It is VERY important to remember that ferrous materials, such as stainless steel, should NEVER be allowed to come into direct contact with the graphite (carbon) fixtures. Also, there should always be an intermediate protective layer on top of the graphite to keep the ferrous material from such direct contact with the graphite during the heating cycle up to brazing temperatures.
Stainless steels are ferrous materials and are often used in a variety of brazed assemblies for the corrosion resistance. If the stainless is allowed to rest directly against the top surface of a graphite fixture, however, the carbon can easily migrate into the stainless, resulting in some unwanted and perhaps unpredictable results (as described below).
First of all, the stainless may lose it's "stain-less" characteristics if the absorbed carbon preferentially combines with the chromium in the stainless to form chromium carbides that migrate to the grain boundaries, thus breaking up the corrosion-resistant chromium-oxide layer on the surface of the stainless steels. The welding industry is well aware of this potential "sensitization" of stainless steels (occurs in the 800-1500°F/425-815°C range), so they will specify that only low-carbon variants of each of these base metals be used (such as 304L, 316L, etc.).
Alternatively, a stabilized grade, such as 321 or 347, is suggested in order to prevent this loss of corrosion resistance. The same thing applies to the brazing industry, since brazing also brings these chromium-bearing materials through the sensitization temperature range. So, allowing stainless steel assemblies to directly contact graphite fixtures could prove harmful due to sensitization.
However, far worse than this sensitization issue is the potential for eutectic melting of the stainless assembly when the iron in the stainless and the carbon in the fixture come together!
A number of brazing shops have experienced this destruction of furnace-brazed stainless parts when no protective layer was placed between the parts and the graphite fixtures on which they were resting. Portions of the stainless components literally "melted" as low-melting iron-carbon eutectics were formed at brazing temperature, causing the assemblies to tilt and even collapse in the brazing furnace.

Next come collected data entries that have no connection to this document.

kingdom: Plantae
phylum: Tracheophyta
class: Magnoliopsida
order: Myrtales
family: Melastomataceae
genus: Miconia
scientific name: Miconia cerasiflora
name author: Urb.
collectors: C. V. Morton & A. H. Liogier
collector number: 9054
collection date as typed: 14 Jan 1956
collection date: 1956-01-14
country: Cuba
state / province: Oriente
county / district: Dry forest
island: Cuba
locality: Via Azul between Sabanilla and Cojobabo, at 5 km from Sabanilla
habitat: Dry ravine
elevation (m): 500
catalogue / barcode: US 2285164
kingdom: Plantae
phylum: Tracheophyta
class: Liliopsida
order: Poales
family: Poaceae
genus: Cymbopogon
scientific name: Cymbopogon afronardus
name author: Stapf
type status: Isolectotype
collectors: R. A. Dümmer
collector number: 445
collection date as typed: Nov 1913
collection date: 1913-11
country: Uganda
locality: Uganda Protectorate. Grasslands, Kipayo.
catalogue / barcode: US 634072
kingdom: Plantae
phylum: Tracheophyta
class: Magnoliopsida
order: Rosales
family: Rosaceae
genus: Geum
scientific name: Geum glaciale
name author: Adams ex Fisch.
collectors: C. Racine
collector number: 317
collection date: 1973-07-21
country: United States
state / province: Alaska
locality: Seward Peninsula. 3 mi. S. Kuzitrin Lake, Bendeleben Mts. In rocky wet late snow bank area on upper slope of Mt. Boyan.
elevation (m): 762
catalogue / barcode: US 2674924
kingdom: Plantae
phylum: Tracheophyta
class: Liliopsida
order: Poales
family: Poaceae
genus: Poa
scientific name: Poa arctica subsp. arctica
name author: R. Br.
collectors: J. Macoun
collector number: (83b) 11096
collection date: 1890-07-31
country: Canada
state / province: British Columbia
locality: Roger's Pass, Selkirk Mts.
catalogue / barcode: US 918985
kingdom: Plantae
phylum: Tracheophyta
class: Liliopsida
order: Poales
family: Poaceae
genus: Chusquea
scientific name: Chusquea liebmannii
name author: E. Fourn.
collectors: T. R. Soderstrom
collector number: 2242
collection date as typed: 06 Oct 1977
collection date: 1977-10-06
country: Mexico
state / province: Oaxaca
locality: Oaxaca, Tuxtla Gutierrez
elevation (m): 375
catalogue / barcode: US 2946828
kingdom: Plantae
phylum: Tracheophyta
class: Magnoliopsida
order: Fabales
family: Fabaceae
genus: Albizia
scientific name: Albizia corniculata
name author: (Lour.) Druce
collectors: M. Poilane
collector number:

Therefore, always be very sure that stainless components are kept from contacting graphite fixtures during brazing cycles. This can easily be accomplished via a layer of solid ceramic, a ceramic-fiber paper/cloth or an adequate layer of an appropriate brazing stop-off. Develop procedures to verify that the stainless will not "break through" any of these ceramic layers during placement of the components onto the fixtures and also when the fixtures and components are placed into the brazing furnace.